Google is blaming load miscalculations during routing server
upgrades for the widespread failure of its email serviceGmailfor almost two hours last night.
Millions of users of the free Gmail and paid for business
version of the service were faced with an "Unable to reach Gmail"
error message as their computers failed to connect to the
service.
In February, Google blamed a similar failure of its Gmail
service on routine maintenance in a European datacentre.

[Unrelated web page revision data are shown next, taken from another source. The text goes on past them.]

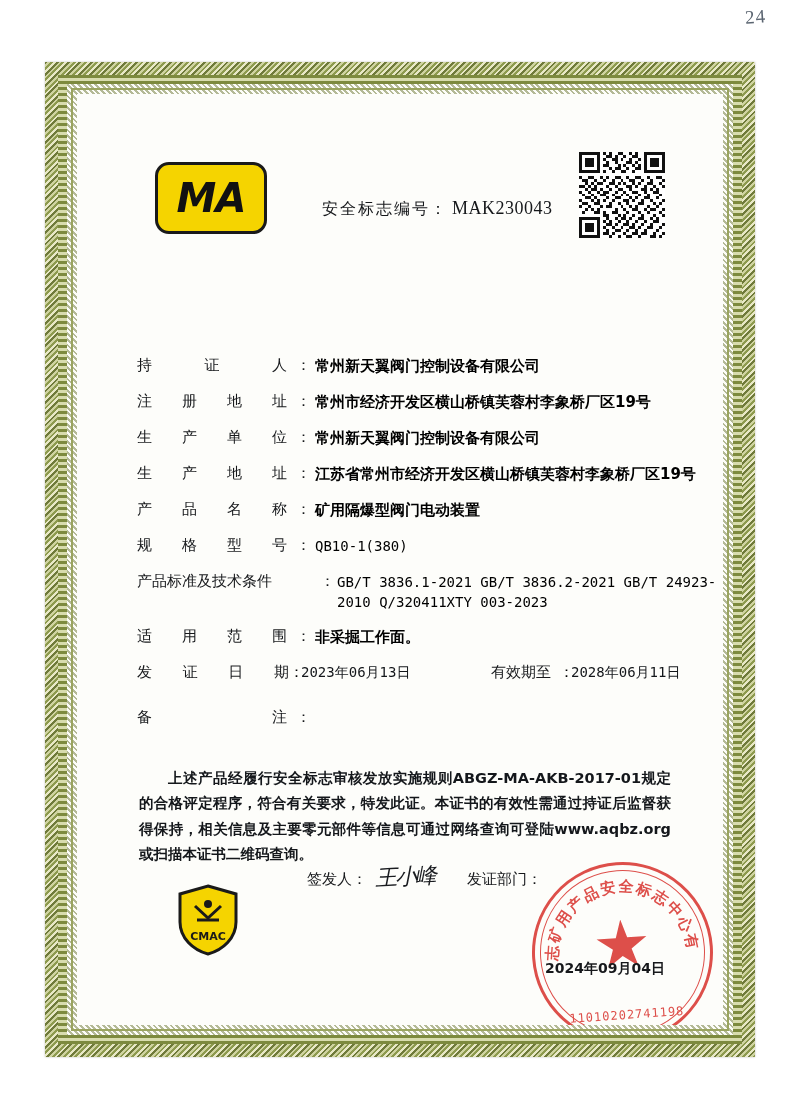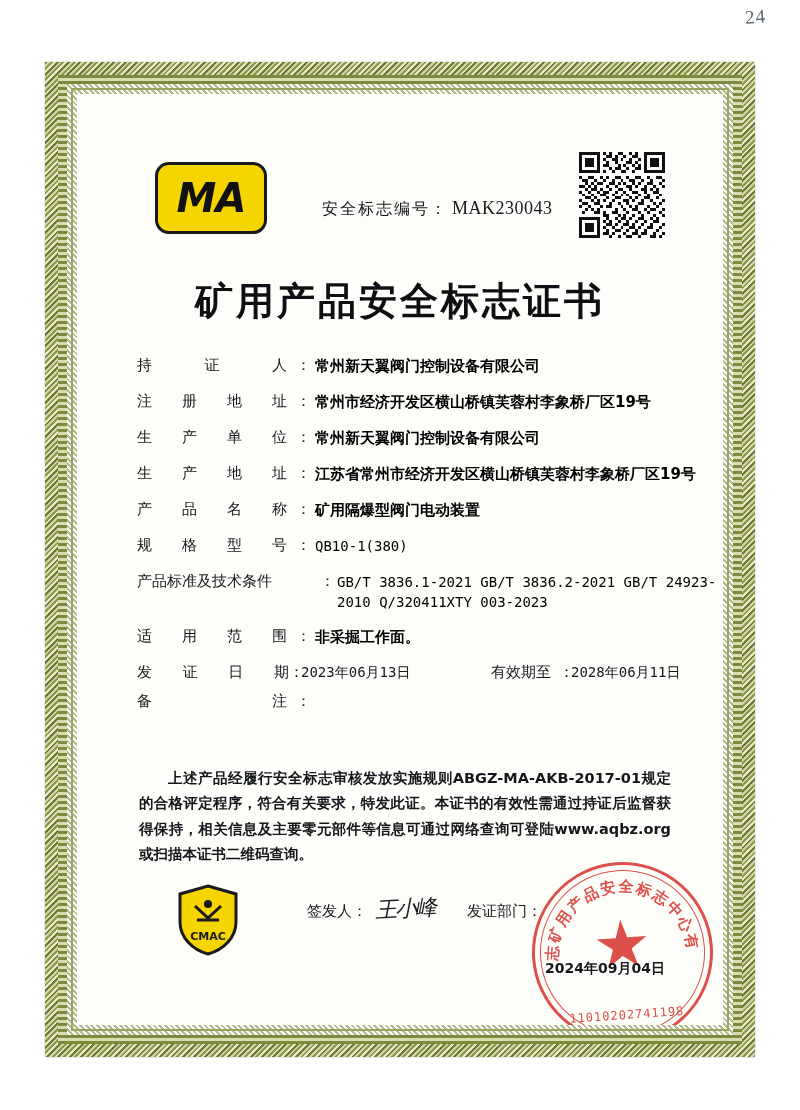--- a/index.html
+++ b/index.html
@@ -192,21 +192,21 @@
     width: 176px;
     flex: 0 0 176px;
     text-align-last: left;
   }
   .row.wide .colon { width: 10px; flex: 0 0 10px; }
 
   
   .daterow {
     display: flex;
     align-items: baseline;
-    margin-bottom: 10px;
+    margin-bottom: 26px;
   }
   .daterow .lab {
     width: 152px;
     flex: 0 0 152px;
     text-align: justify;
     text-align-last: justify;
     font-family: "DejaVu Sans", sans-serif;
     font-size: 15px;
     color: #16181b;
   }
@@ -250,21 +250,21 @@
     left: 100px;
     top: 790px;
     width: 62px;
     height: 72px;
   }
 
   
   .sign-area {
     position: absolute;
     left: 230px;
-    top: 800px;
+    top: 768px;
     display: flex;
     align-items: baseline;
     font-family: "DejaVu Sans", sans-serif;
     font-size: 15px;
     color: #16181b;
   }
   .sign-area .sig-name {
     font-family: "Liberation Serif", serif;
     font-style: italic;
     font-size: 22px;
@@ -576,21 +576,20 @@
             <rect x="24" y="28" width="2" height="1"></rect>
             <rect x="27" y="28" width="1" height="1"></rect>
         </g>
       </svg>
     </div>
 
     <div class="serial">
       <span class="label">安全标志编号：</span><span class="value">MAK230043</span>
     </div>
 
-    <div class="title">矿用产品安全标志证书</div>
 
     <div class="fields">
 
       <div class="row">
         <div class="lab">持 证 人</div>
         <div class="colon">：</div>
         <div class="val">常州新天翼阀门控制设备有限公司</div>
       </div>
 
       <div class="row">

Ben Treynor, Google's engineering vice-president, apologised to
users for the latest outage in a
blog post, saying the outage was a "big deal" and Google was
treating it as such.
According to Treynor, Google took a small number of Gmail
servers offline to perform routing upgrades, but underestimated the
load that it put on routers that direct web queries to the
appropriate Gmail servers.
"At about 12:30pm Pacific a few of the request routers became
overloaded and in effect told the rest of the system 'stop sending
us traffic, we're too slow!'," he wrote.
The load was transferred to the remaining request routers,
causing a few more of them to also become overloaded, and within
minutes nearly all of the request routers were overloaded.
"As a result, people couldn't access Gmail via the web interface
because their requests couldn't be routed to a Gmail server," said
Treynor.
However, he said IMAP/POP access and mail processing continued
to work normally because these requests do not use the same
routers.
According to Treynor, the Gmail engineering team was alerted to
the failure within seconds and brought additional request routers
online to restore the Gmail service.
"We've turned our full attention to helping ensure this kind of
event doesn't happen again," said Treynor.
Google has already increased request router capacity beyond peak
demand and plans to implement further reliability improvements in
the coming weeks.
"Gmail remains more than 99.9% available to all users, and we're
committed to keeping events like today's notable for their rarity,"
said Treynor.